Directions for this task: State how many lines in the material hold the string "error"; nothing besides that number is expected.

Study material:
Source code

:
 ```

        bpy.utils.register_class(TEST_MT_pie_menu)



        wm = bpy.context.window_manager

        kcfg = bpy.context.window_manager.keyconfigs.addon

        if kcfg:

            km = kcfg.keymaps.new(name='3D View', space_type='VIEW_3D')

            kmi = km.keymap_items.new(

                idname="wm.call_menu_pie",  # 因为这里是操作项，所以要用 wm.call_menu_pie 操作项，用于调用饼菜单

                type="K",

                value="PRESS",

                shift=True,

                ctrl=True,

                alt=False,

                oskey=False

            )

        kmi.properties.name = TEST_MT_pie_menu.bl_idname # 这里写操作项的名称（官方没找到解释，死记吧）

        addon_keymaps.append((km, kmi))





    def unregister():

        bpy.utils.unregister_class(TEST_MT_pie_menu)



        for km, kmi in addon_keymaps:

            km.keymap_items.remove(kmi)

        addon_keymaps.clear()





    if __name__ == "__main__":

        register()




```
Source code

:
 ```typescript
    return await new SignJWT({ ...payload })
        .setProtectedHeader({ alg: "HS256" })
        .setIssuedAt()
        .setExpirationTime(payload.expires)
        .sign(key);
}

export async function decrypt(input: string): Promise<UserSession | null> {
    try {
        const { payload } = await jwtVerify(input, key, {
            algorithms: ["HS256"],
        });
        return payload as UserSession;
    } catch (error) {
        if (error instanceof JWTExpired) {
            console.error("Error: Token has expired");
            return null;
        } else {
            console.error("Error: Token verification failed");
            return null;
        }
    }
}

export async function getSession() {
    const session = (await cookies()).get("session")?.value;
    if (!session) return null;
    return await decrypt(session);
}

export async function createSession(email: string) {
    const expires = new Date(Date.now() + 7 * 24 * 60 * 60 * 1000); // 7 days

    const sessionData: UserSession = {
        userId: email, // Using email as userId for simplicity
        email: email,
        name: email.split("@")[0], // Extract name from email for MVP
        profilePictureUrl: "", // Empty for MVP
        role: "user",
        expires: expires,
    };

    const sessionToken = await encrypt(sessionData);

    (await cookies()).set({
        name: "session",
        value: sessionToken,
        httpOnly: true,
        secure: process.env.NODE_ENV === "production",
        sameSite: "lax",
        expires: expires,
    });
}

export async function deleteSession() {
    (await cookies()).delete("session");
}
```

Solution: 4